| AIM OF THE TASK |
In the listing below, how many lines include "pixels"? Give the number and no other text.
# # # #
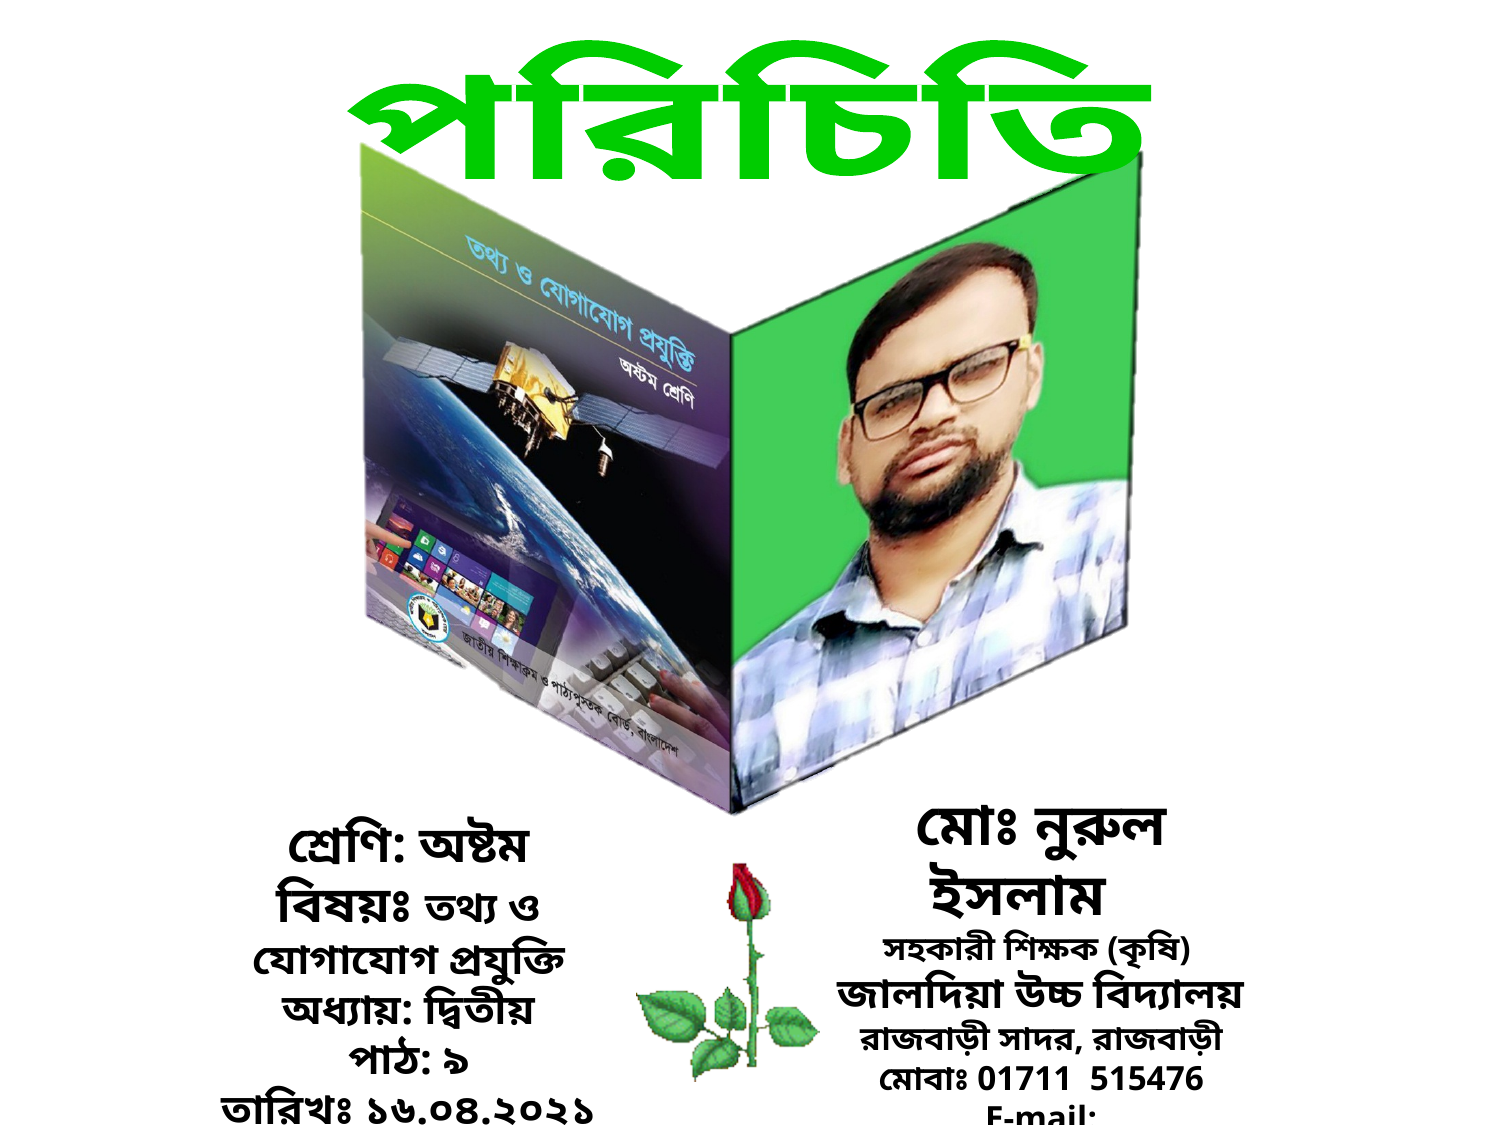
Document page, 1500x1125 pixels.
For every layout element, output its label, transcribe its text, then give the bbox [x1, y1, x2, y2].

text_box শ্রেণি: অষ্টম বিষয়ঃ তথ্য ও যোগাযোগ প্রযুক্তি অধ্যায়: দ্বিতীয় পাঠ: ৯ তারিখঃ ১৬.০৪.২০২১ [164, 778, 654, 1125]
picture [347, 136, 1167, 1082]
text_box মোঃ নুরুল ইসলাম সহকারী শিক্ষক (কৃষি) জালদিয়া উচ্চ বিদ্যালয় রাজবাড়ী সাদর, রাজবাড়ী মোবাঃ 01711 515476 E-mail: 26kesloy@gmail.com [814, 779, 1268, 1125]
# # # #
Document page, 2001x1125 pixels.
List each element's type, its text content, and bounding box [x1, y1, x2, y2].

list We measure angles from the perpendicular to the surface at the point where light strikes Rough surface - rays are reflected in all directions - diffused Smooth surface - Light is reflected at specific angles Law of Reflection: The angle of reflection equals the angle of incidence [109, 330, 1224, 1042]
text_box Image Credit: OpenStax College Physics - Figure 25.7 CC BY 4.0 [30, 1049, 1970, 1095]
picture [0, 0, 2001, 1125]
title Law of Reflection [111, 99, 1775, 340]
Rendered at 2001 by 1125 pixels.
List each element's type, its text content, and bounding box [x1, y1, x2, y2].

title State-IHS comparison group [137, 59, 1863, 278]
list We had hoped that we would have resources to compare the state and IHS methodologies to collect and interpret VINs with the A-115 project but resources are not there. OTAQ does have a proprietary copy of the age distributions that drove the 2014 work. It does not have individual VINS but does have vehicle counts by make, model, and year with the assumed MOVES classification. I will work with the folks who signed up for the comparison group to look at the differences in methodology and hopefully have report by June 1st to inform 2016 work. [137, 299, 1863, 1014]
# # # #
| EXERCISE RESULT |
3